Lines one and two of the third formula gave much food for thought. They were so revealed—but it seemed to be a grammatical inaccuracy—that it says “floats” instead of “floating.” Later it became clear that this was intentional. The weaving I and the shining soul are to be thought of as a single being. Likewise, in the next line, the imagined and the known are treated as one and the same. In the physical world, thinking and knowing are not one; in the spiritual world, they flow together. Something imagined is either false, in which case it destroys itself, or true, in which case it is also something revealed: knowledge.

Such formulas, like all those given in The Secret Science, for example, are not conceived or fabricated. The intellect is initially completely uninvolved. The seer receives things as revelations. They are simply there. Only then must he set about processing them with his intellect, just as the person to whom he transmits them must do.

The first formula describes the experience in which physical things, like pearls in water, appear to consist of nothing. The soul recognizes ordinary sensory perception as an illusion and strives for knowledge of what is truly real.

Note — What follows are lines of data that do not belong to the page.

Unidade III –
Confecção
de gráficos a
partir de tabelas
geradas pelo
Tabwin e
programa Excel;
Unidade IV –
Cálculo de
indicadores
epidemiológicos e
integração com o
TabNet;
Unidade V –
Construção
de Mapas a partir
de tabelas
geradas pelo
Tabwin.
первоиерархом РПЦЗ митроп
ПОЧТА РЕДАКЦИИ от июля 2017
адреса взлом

The second formula describes the experience of the emanation of good and evil thoughts.

The third formula is to be used as a test of progress, as it were. When meditating on this, one must pronounce the words inwardly so that everything sounds meaningful. Try to recognize from these lines how far you have come; for example, whether you really experience something when you say: “That which is conceived, that which is recognized / Now becomes dense spirit.” Of course, this must be continued undaunted and patiently, week after week.

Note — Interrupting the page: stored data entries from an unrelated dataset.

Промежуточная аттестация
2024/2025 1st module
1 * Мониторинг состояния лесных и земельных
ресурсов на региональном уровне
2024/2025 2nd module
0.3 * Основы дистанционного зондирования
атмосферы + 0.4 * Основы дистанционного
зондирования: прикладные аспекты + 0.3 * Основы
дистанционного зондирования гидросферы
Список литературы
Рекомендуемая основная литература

These formulas can also be seen as a paraphrase of what always concludes these reflections. The first describes how, as we grow into the spiritual world, the sensual becomes insubstantial and spiritual reality is recognized as that from which we originate: Ex Deo nascimur. — The second formula describes the experience of good and evil thoughts as forces acting in the future. But this is only possible if the soul is surrounded and illuminated by the spiritual light—Christ—after it has detached itself from the physical: In Christo morimur. And the third formula represents how true knowledge is revealed to the soul awakening in the spirit: Per Spiritum Sanctum reviviscimus.